ASSIGNMENT:
Copy word for word the section of the passage comparing two presidential candidates that begins with the words containing "And on the other" and ends with "power and celebrity.".

TEXT PASSAGE:
------------

It's such a clear choice between a qualified, serious, progressive public servant who wants to make the American dream accessible to as many people as possible. On one hand, you've got potentially the first woman president and it's [past] time for that in the world. She is so clearly the competent and capable one here. I want to see a more inclusive representation in our government, and that means more women in government, too. It may be that government is one of those things that women just do better than men. It's hard to say.
And on the other hand, you've got this world-class narcissist who is inept, corrupt, and opaque. We don't know who the guy is. You don't know if you can believe anything he ever says because he changes his mind so consistently. He's more frequently dishonest than he is honest. I think that people have sort of a truth fatigue with this guy: it begins to matter less and less to his supporters whether what he says is a complete contradiction over what he said a week ago or not. He'll do and say anything to get over on the rest of us, essentially. And [he is], I think, someone who is infatuated with his own power and celebrity.

------------

EXTRACTED INFORMATION:

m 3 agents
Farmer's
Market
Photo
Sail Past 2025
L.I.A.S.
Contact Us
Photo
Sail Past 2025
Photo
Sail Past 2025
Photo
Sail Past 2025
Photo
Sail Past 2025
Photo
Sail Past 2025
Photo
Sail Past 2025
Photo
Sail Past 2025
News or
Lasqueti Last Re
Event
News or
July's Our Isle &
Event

------------

SOLUTION TO THIS PROBLEM:
And on the other hand, you've got this world-class narcissist who is inept, corrupt, and opaque. We don't know who the guy is. You don't know if you can believe anything he ever says because he changes his mind so consistently. He's more frequently dishonest than he is honest. I think that people have sort of a truth fatigue with this guy: it begins to matter less and less to his supporters whether what he says is a complete contradiction over what he said a week ago or not. He'll do and say anything to get over on the rest of us, essentially. And [he is], I think, someone who is infatuated with his own power and celebrity.